Ich glaube jedenfalls, dass hier eine Richtung gefunden worden ist, die uns in den kommenden Jahren helfen kann, die Fragen der Erweiterung und der Nachbarschaftspolitik miteinander zu verknüpfen – ohne heute jedwede Zusagen zu machen, die auch bei unserer eigenen Bevölkerung lediglich auf Kopfschütteln stoßen würden. Selbst der Hinweis auf die Langfristigkeit dieser Vorhaben ist schwer zu kommunizieren. Nicht zuletzt im Kontext der Türkei entsteht ja immer wieder der Eindruck, es ginge darum, die heutige Türkei in ihrer jetzigen Form zum Mitglied der Europäischen Union zu machen. Aber das ist weder bei der Türkei noch bei der Ukraine der Fall.

Papstbesuch in der Türkei

Apropos Türkei: Der Besuch des Papstes in der Türkei scheint recht gut verlaufen zu sein. Viele hatten ja befürchtet, dass es erneut zu missverständlichen bzw. negativen Aussagen über die Unvereinbarkeit von westlichen Demokratievorstellungen und dem Islam kommen würde. Das scheint aber nicht eingetreten zu sein. Und so hoffe ich, dass dieser Türkeibesuch die unglücklichen Äußerungen des Papstes in den Hintergrund drängen kann und es in Zukunft zu einem Dialog kommt, der die bestehenden Unterschiede nicht verschweigt und der vor allem auch die Frage der Gewaltbereitschaft, die in der Vergangenheit sowohl die Praxis der christlichen wie der islamischen Religion gekennzeichnet hat, offen diskutiert.

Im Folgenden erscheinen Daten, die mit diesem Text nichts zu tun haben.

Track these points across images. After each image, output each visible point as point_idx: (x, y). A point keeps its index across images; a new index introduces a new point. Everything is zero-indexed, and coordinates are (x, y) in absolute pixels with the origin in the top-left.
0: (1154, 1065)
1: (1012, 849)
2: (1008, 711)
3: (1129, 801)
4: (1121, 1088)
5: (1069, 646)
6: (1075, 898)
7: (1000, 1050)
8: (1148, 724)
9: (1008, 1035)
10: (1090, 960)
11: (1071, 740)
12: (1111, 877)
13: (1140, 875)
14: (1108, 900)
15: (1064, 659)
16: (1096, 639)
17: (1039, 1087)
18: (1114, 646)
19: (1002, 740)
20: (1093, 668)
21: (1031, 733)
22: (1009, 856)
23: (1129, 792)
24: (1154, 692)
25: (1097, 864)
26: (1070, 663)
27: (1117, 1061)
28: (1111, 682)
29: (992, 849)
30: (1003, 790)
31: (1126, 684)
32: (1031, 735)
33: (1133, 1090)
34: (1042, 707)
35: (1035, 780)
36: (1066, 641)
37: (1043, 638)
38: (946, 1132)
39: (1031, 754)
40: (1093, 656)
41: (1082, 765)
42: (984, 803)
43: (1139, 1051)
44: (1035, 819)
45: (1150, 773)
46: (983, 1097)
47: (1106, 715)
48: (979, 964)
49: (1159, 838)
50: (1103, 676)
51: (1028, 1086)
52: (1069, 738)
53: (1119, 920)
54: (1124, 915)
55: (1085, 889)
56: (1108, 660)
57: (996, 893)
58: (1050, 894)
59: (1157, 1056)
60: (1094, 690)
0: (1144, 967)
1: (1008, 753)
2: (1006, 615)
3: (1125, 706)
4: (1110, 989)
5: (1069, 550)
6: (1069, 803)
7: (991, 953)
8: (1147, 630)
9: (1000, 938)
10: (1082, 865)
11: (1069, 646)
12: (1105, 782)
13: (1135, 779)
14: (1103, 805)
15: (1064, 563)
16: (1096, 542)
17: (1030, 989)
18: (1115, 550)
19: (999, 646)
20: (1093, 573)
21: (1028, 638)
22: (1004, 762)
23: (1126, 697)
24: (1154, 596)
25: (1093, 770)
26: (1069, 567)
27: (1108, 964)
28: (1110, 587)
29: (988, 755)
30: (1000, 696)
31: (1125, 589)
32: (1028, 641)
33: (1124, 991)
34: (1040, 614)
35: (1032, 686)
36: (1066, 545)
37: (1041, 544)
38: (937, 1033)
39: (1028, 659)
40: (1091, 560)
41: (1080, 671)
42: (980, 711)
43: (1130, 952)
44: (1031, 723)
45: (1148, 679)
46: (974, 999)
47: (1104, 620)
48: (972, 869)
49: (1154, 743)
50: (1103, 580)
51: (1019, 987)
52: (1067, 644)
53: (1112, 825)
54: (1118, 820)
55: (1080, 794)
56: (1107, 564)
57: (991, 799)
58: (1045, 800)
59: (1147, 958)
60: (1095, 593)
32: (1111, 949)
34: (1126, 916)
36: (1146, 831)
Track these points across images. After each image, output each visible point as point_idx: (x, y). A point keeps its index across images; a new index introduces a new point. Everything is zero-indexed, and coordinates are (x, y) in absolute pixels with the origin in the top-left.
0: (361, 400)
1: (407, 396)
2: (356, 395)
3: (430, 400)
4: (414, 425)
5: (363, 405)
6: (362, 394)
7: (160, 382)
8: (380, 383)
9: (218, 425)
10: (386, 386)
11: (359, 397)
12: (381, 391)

Manche Elemente, die in einigen heutigen Interpretationen des Islam zum Ausdruck kommen, sollten dabei ebenfalls kritisiert und hinterfragt werden. Denn die Art und Weise, wie der Islam von manchen, wenn auch wenigen, in einer engstirnigen, ahistorischen und manchmal sogar aggressiven Form interpretiert wird, muss kritisiert werden. Aber es handelt sich dabei nicht um den Islam als solches, sondern um bestimmte Interpretationen. Zum Glück sehen viele den Islam heute auch ganz anders und es gibt einige, die ihn auch historisch interpretieren.